(Input material Opens)
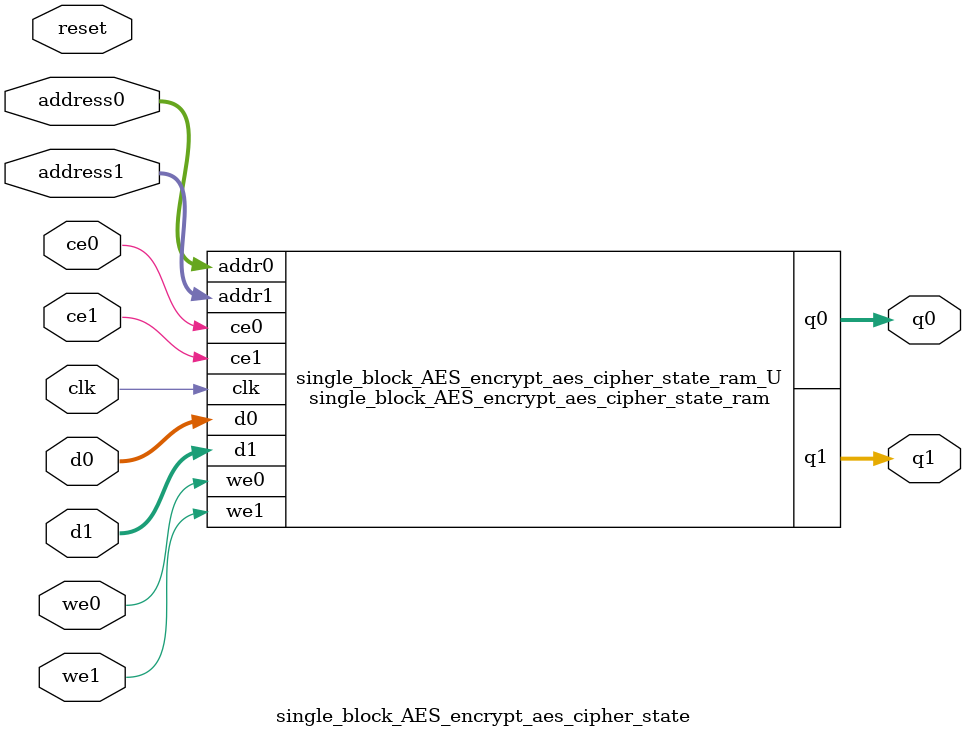
<source format=v>

`timescale 1 ns / 1 ps
module single_block_AES_encrypt_aes_cipher_state_ram (addr0, ce0, d0, we0, q0, addr1, ce1, d1, we1, q1,  clk);

parameter DWIDTH = 8;
parameter AWIDTH = 4;
parameter MEM_SIZE = 16;

input[AWIDTH-1:0] addr0;
input ce0;
input[DWIDTH-1:0] d0;
input we0;
output reg[DWIDTH-1:0] q0;
input[AWIDTH-1:0] addr1;
input ce1;
input[DWIDTH-1:0] d1;
input we1;
output reg[DWIDTH-1:0] q1;
input clk;

(* ram_style = "block" *)reg [DWIDTH-1:0] ram[MEM_SIZE-1:0];




always @(posedge clk)  
begin 
    if (ce0) 
    begin
        if (we0) 
        begin 
            ram[addr0] <= d0; 
            q0 <= d0;
        end 
        else 
            q0 <= ram[addr0];
    end
end


always @(posedge clk)  
begin 
    if (ce1) 
    begin
        if (we1) 
        begin 
            ram[addr1] <= d1; 
            q1 <= d1;
        end 
        else 
            q1 <= ram[addr1];
    end
end


endmodule


`timescale 1 ns / 1 ps
module single_block_AES_encrypt_aes_cipher_state(
    reset,
    clk,
    address0,
    ce0,
    we0,
    d0,
    q0,
    address1,
    ce1,
    we1,
    d1,
    q1);

parameter DataWidth = 32'd8;
parameter AddressRange = 32'd16;
parameter AddressWidth = 32'd4;
input reset;
input clk;
input[AddressWidth - 1:0] address0;
input ce0;
input we0;
input[DataWidth - 1:0] d0;
output[DataWidth - 1:0] q0;
input[AddressWidth - 1:0] address1;
input ce1;
input we1;
input[DataWidth - 1:0] d1;
output[DataWidth - 1:0] q1;



single_block_AES_encrypt_aes_cipher_state_ram single_block_AES_encrypt_aes_cipher_state_ram_U(
    .clk( clk ),
    .addr0( address0 ),
    .ce0( ce0 ),
    .d0( d0 ),
    .we0( we0 ),
    .q0( q0 ),
    .addr1( address1 ),
    .ce1( ce1 ),
    .d1( d1 ),
    .we1( we1 ),
    .q1( q1 ));

endmodule


</source>
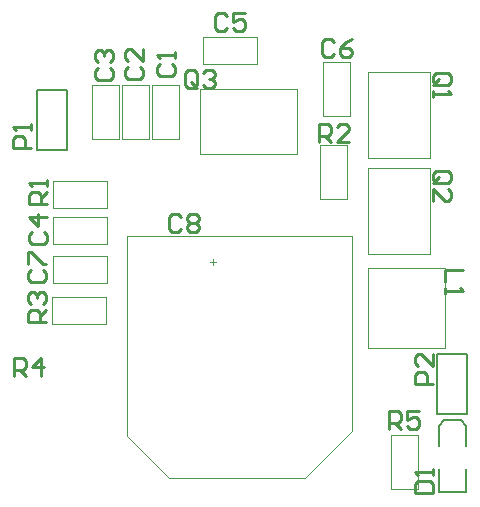
<source format=gto>
G04*
G04 #@! TF.GenerationSoftware,Altium Limited,Altium Designer,21.6.4 (81)*
G04*
G04 Layer_Color=65535*
%FSLAX44Y44*%
%MOMM*%
G71*
G04*
G04 #@! TF.SameCoordinates,B536BBD3-7635-4869-82B2-4475C75F943D*
G04*
G04*
G04 #@! TF.FilePolarity,Positive*
G04*
G01*
G75*
%ADD10C,0.0100*%
%ADD11C,0.2000*%
%ADD12C,0.2540*%
G36*
X183171Y206169D02*
X185821D01*
Y205042D01*
X183171D01*
Y202391D01*
X182057D01*
Y205042D01*
X179379D01*
Y206169D01*
X182057D01*
Y208820D01*
X183171D01*
Y206169D01*
D02*
G37*
D10*
X170960Y297630D02*
X253510D01*
X170960Y352240D02*
X253510D01*
Y297630D02*
Y352240D01*
X170960Y297630D02*
Y352240D01*
X355600Y13970D02*
Y59690D01*
X332740Y13970D02*
Y59690D01*
X355600D01*
X332740Y13970D02*
X355600D01*
X45720Y153670D02*
X91440D01*
X45720Y176530D02*
X91440D01*
Y153670D02*
Y176530D01*
X45720Y153670D02*
Y176530D01*
X295910Y259080D02*
Y304800D01*
X273050Y259080D02*
Y304800D01*
X295910D01*
X273050Y259080D02*
X295910D01*
X46930Y251460D02*
X92650D01*
X46930Y274320D02*
X92650D01*
Y251460D02*
Y274320D01*
X46930Y251460D02*
Y274320D01*
X313486Y212696D02*
Y285696D01*
X365486Y212696D02*
Y285696D01*
X313486Y212696D02*
X365486D01*
X313486Y285696D02*
X365486D01*
X313436Y294386D02*
Y367386D01*
X365436Y294386D02*
Y367386D01*
X313436Y294386D02*
X365436D01*
X313436Y367386D02*
X365436D01*
X313690Y133350D02*
Y200660D01*
X378460Y133350D02*
Y200660D01*
X313690Y133350D02*
X378460D01*
X313690Y200660D02*
X378460D01*
X299720Y62770D02*
Y227870D01*
X260350Y23400D02*
X299720Y62770D01*
X144780Y23400D02*
X260350D01*
X109220Y58960D02*
X144780Y23400D01*
X109220Y58960D02*
Y227870D01*
X299720D01*
X46990Y187960D02*
X92711D01*
X46990Y210821D02*
X92711D01*
Y187960D02*
Y210821D01*
X46990Y187960D02*
Y210821D01*
X275590Y329720D02*
Y375440D01*
X298450Y329720D02*
Y375440D01*
X275590Y329720D02*
X298450D01*
X275590Y375440D02*
X298450D01*
X173510Y396240D02*
X219230D01*
X173510Y373380D02*
X219230D01*
X173510D02*
Y396240D01*
X219230Y373380D02*
Y396240D01*
X46990Y220980D02*
X92710D01*
X46990Y243840D02*
X92710D01*
Y220980D02*
Y243840D01*
X46990Y220980D02*
Y243840D01*
X80010Y309880D02*
Y355600D01*
X102870Y309880D02*
Y355600D01*
X80010Y309880D02*
X102870D01*
X80010Y355600D02*
X102870D01*
X128270Y310360D02*
Y356080D01*
X105410Y310360D02*
Y356080D01*
X128270D01*
X105410Y310360D02*
X128270D01*
X153670D02*
Y356081D01*
X130809Y310360D02*
Y356081D01*
X153670D01*
X130809Y310360D02*
X153670D01*
D11*
X373310Y50640D02*
Y67640D01*
X392310Y72640D02*
X396310Y67640D01*
X373310D02*
X377310Y72640D01*
X396310Y50640D02*
Y67640D01*
X377310Y72640D02*
X392310D01*
X373310Y11640D02*
X396310D01*
X373310D02*
Y30640D01*
X396310Y11640D02*
Y30640D01*
X397510Y77470D02*
Y128270D01*
X372110D02*
X397510D01*
X372110Y77470D02*
Y128270D01*
Y77470D02*
X397510D01*
X33020Y351790D02*
X58420D01*
Y300990D02*
Y351790D01*
X33020Y300990D02*
X58420D01*
X33020D02*
Y351790D01*
D12*
X168911Y355602D02*
Y365758D01*
X166372Y368298D01*
X161293D01*
X158754Y365758D01*
Y355602D01*
X161293Y353063D01*
X166372D01*
X163832Y358141D02*
X168911Y353063D01*
X166372D02*
X168911Y355602D01*
X173989Y365758D02*
X176528Y368298D01*
X181607D01*
X184146Y365758D01*
Y363219D01*
X181607Y360680D01*
X179067D01*
X181607D01*
X184146Y358141D01*
Y355602D01*
X181607Y353063D01*
X176528D01*
X173989Y355602D01*
X13974Y109222D02*
Y124458D01*
X21592D01*
X24131Y121918D01*
Y116840D01*
X21592Y114301D01*
X13974D01*
X19052D02*
X24131Y109222D01*
X36827D02*
Y124458D01*
X29209Y116840D01*
X39366D01*
X353063Y10163D02*
X368298D01*
Y17781D01*
X365758Y20320D01*
X355602D01*
X353063Y17781D01*
Y10163D01*
X368298Y25398D02*
Y30477D01*
Y27938D01*
X353063D01*
X355602Y25398D01*
X331474Y64773D02*
Y80007D01*
X339092D01*
X341631Y77468D01*
Y72390D01*
X339092Y69851D01*
X331474D01*
X336553D02*
X341631Y64773D01*
X356866Y80007D02*
X346709D01*
Y72390D01*
X351787Y74929D01*
X354327D01*
X356866Y72390D01*
Y67312D01*
X354327Y64773D01*
X349248D01*
X346709Y67312D01*
X40637Y154944D02*
X25403D01*
Y162562D01*
X27942Y165101D01*
X33020D01*
X35559Y162562D01*
Y154944D01*
Y160023D02*
X40637Y165101D01*
X27942Y170179D02*
X25403Y172718D01*
Y177797D01*
X27942Y180336D01*
X30481D01*
X33020Y177797D01*
Y175257D01*
Y177797D01*
X35559Y180336D01*
X38098D01*
X40637Y177797D01*
Y172718D01*
X38098Y170179D01*
X271784Y307342D02*
Y322578D01*
X279402D01*
X281941Y320038D01*
Y314960D01*
X279402Y312421D01*
X271784D01*
X276863D02*
X281941Y307342D01*
X297176D02*
X287019D01*
X297176Y317499D01*
Y320038D01*
X294637Y322578D01*
X289558D01*
X287019Y320038D01*
X41908Y255273D02*
X26672D01*
Y262891D01*
X29212Y265430D01*
X34290D01*
X36829Y262891D01*
Y255273D01*
Y260352D02*
X41908Y265430D01*
Y270508D02*
Y275587D01*
Y273048D01*
X26672D01*
X29212Y270508D01*
X370842Y273049D02*
X380998D01*
X383537Y275588D01*
Y280667D01*
X380998Y283206D01*
X370842D01*
X368302Y280667D01*
Y275588D01*
X373381Y278127D02*
X368302Y273049D01*
Y275588D02*
X370842Y273049D01*
X368302Y257814D02*
Y267971D01*
X378459Y257814D01*
X380998D01*
X383537Y260353D01*
Y265432D01*
X380998Y267971D01*
X370842Y355600D02*
X380998D01*
X383537Y358139D01*
Y363218D01*
X380998Y365757D01*
X370842D01*
X368302Y363218D01*
Y358139D01*
X373381Y360678D02*
X368302Y355600D01*
Y358139D02*
X370842Y355600D01*
X368302Y350522D02*
Y345443D01*
Y347982D01*
X383537D01*
X380998Y350522D01*
X368298Y102874D02*
X353063D01*
Y110492D01*
X355602Y113031D01*
X360680D01*
X363219Y110492D01*
Y102874D01*
X368298Y128266D02*
Y118109D01*
X358141Y128266D01*
X355602D01*
X353063Y125727D01*
Y120648D01*
X355602Y118109D01*
X27938Y302263D02*
X12702D01*
Y309881D01*
X15242Y312420D01*
X20320D01*
X22859Y309881D01*
Y302263D01*
X27938Y317498D02*
Y322577D01*
Y320038D01*
X12702D01*
X15242Y317498D01*
X393698Y199387D02*
X378462D01*
Y189230D01*
Y184152D02*
Y179073D01*
Y181612D01*
X393698D01*
X391158Y184152D01*
X154941Y244378D02*
X152402Y246917D01*
X147323D01*
X144784Y244378D01*
Y234222D01*
X147323Y231682D01*
X152402D01*
X154941Y234222D01*
X160019Y244378D02*
X162558Y246917D01*
X167637D01*
X170176Y244378D01*
Y241839D01*
X167637Y239300D01*
X170176Y236761D01*
Y234222D01*
X167637Y231682D01*
X162558D01*
X160019Y234222D01*
Y236761D01*
X162558Y239300D01*
X160019Y241839D01*
Y244378D01*
X162558Y239300D02*
X167637D01*
X28252Y198911D02*
X25712Y196372D01*
Y191293D01*
X28252Y188754D01*
X38408D01*
X40947Y191293D01*
Y196372D01*
X38408Y198911D01*
X25712Y203989D02*
Y214146D01*
X28252D01*
X38408Y203989D01*
X40947D01*
X284481Y392428D02*
X281942Y394967D01*
X276863D01*
X274324Y392428D01*
Y382272D01*
X276863Y379733D01*
X281942D01*
X284481Y382272D01*
X299716Y394967D02*
X294638Y392428D01*
X289559Y387350D01*
Y382272D01*
X292098Y379733D01*
X297177D01*
X299716Y382272D01*
Y384811D01*
X297177Y387350D01*
X289559D01*
X194311Y414018D02*
X191772Y416558D01*
X186693D01*
X184154Y414018D01*
Y403862D01*
X186693Y401323D01*
X191772D01*
X194311Y403862D01*
X209546Y416558D02*
X199389D01*
Y408940D01*
X204468Y411479D01*
X207007D01*
X209546Y408940D01*
Y403862D01*
X207007Y401323D01*
X201928D01*
X199389Y403862D01*
X29212Y231141D02*
X26672Y228602D01*
Y223523D01*
X29212Y220984D01*
X39368D01*
X41908Y223523D01*
Y228602D01*
X39368Y231141D01*
X41908Y243837D02*
X26672D01*
X34290Y236219D01*
Y246376D01*
X85092Y370051D02*
X82552Y367512D01*
Y362433D01*
X85092Y359894D01*
X95248D01*
X97788Y362433D01*
Y367512D01*
X95248Y370051D01*
X85092Y375129D02*
X82552Y377668D01*
Y382747D01*
X85092Y385286D01*
X87631D01*
X90170Y382747D01*
Y380207D01*
Y382747D01*
X92709Y385286D01*
X95248D01*
X97788Y382747D01*
Y377668D01*
X95248Y375129D01*
X110492Y371321D02*
X107952Y368782D01*
Y363703D01*
X110492Y361164D01*
X120648D01*
X123188Y363703D01*
Y368782D01*
X120648Y371321D01*
X123188Y386556D02*
Y376399D01*
X113031Y386556D01*
X110492D01*
X107952Y384017D01*
Y378938D01*
X110492Y376399D01*
X137162Y373380D02*
X134622Y370841D01*
Y365762D01*
X137162Y363223D01*
X147318D01*
X149858Y365762D01*
Y370841D01*
X147318Y373380D01*
X149858Y378458D02*
Y383537D01*
Y380998D01*
X134622D01*
X137162Y378458D01*
M02*

</source>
(Input material Closes)
# Work instructions
What you return must match the lines from the top of the data through the line with "output reg[DWIDTH-1:0] q0;" exactly, with the pictures removed.

# Solution to this problem
<source format=v>

`timescale 1 ns / 1 ps
module single_block_AES_encrypt_aes_cipher_state_ram (addr0, ce0, d0, we0, q0, addr1, ce1, d1, we1, q1,  clk);

parameter DWIDTH = 8;
parameter AWIDTH = 4;
parameter MEM_SIZE = 16;

input[AWIDTH-1:0] addr0;
input ce0;
input[DWIDTH-1:0] d0;
input we0;
output reg[DWIDTH-1:0] q0;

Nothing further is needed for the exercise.